When avant-garde classical weirdos Kronos Quartet play at the Auckland Arts Festival next year I will be there making my voice heard requesting they play Forbidden Fruit for voice, string quartet and turntables. It's a freaky, harrowing 10-minute tune written by mad saxophonist and songwriter John Zorn and is the standout track on the quartet's 1989 album Winter Was Hard.
Okay, so I won't be jeering and making requests, because it's not the done thing at those posh classical gigs. But I will be there, and it's the show that caught my eye in the programme for the festival in March.
I quite like weird stuff, but some people - many in fact - prefer something a little more accessible. And that's the problem with the arts festival programme. Basically, it needs to have a far wider reach and not be so hardcore artsy fartsy.
Yes, arts festivals are where you should be able to see the weird, wonderful, and worthy - which the AAF has well and truly covered, from the spectacular aerial stunts and Latin hip-hop of Urban to the fiery feud between four Maori brothers in new local play Hui.
But to make the festival a more exciting, entertaining and ultimately viable event, it needs to get a wider range of people along and put more bums on seats.
Not to sound condescending or anything, but it needs more entry level arts events like the pantomimes they used to have at the St James (remember Michael Hurst as Widow Twankey in Aladdin?), or Havoc and Newsboy's take on It's In the Bag in 2005.
You can still have the "charm and depravity" and male nudity of Cantina, but perhaps a little more of the all things to everyone approach wouldn't go amiss?
Think of the diverse entertainment they had down at the Cloud during the World Cup. It was a pretty popular spot. And take the up coming Sydney Festival in January; it's still pretty bloody highbrow but there are shows like Concrete & Bones, a theatre-meets-urban street sports performance that's held at a skate park. Then there's the Sydney Symphony and a mass choir performing the soundtrack to 2001: A Space Odyssey as the film plays out (imagine experiencing that on the big screen down at Silo Park), and - shock horror - there are even a few big names you might actually have heard of, like former Talking Head David Byrne who teams up with indie darling St Vincent in support of their excellent album, Love This Giant, from this year.
And yes, I know big names cost money, but the fireworks and pyrotechnics courtesy of Groupe F from France, whose The Breath of the Volcano will be performed over the first three nights of the festival, wouldn't come cheaply.

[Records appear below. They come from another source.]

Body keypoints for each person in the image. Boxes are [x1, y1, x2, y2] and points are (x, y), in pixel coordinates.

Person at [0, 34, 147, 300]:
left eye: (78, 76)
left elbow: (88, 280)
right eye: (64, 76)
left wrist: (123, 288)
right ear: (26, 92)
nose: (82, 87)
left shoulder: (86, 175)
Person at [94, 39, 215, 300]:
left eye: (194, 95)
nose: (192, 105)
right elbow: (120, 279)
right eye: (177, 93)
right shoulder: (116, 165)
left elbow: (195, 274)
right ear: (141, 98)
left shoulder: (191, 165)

The festival should have had a theatre show like Brel, which is on at the Town Hall Concert Chamber at the moment and stars rock 'n' rollers Jon Toogood (Shihad, the Adults) and Julia Deans (Fur Patrol, the Adults). It's a perfect crossover show that brings the usually disparate worlds of theatre and rock together.
I haven't seen it, and I bet many of the theatre audience wouldn't have a clue what Shihad sound like, but by the same token, Toogood may have inspired a few Shihad fans to get along to the theatre for a change.
So it's all about getting more people along to the arts festival - which would do wonders for the AAF piggy bank and the Auckland arts purse in general - while also opening people up to something that they might not normally go to. Like braving those crazies from the Kronos Quartet, for example.